* [Your objective]
Repeat every line of text in the entries below without changing anything, and leave the pictures out of your answer.

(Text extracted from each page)
+++

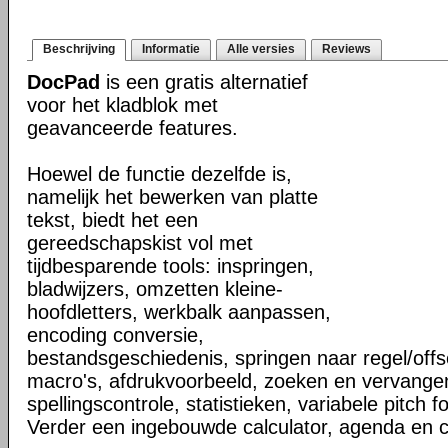
Beschrijving
Informatie
Alle versies
Reviews
DocPad
is een gratis alternatief
voor het kladblok met
geavanceerde features.
Hoewel de functie dezelfde is,
namelijk het bewerken van platte
tekst, biedt het een
gereedschapskist vol met
tijdbesparende tools: inspringen,
bladwijzers, omzetten kleine-
hoofdletters, werkbalk aanpassen,
encoding conversie,
bestandsgeschiedenis, springen naar regel/offs
macro's, afdrukvoorbeeld, zoeken en vervangen
spellingscontrole, statistieken, variabele pitch 
Verder een ingebouwde calculator, agenda en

+++

* [Answer space]
Beschrijving
Informatie
Alle versies
Reviews
DocPad
is een gratis alternatief
voor het kladblok met
geavanceerde features.
Hoewel de functie dezelfde is,
namelijk het bewerken van platte
tekst, biedt het een
gereedschapskist vol met
tijdbesparende tools: inspringen,
bladwijzers, omzetten kleine-
hoofdletters, werkbalk aanpassen,
encoding conversie,
bestandsgeschiedenis, springen naar regel/offs
macro's, afdrukvoorbeeld, zoeken en vervangen
spellingscontrole, statistieken, variabele pitch 
Verder een ingebouwde calculator, agenda en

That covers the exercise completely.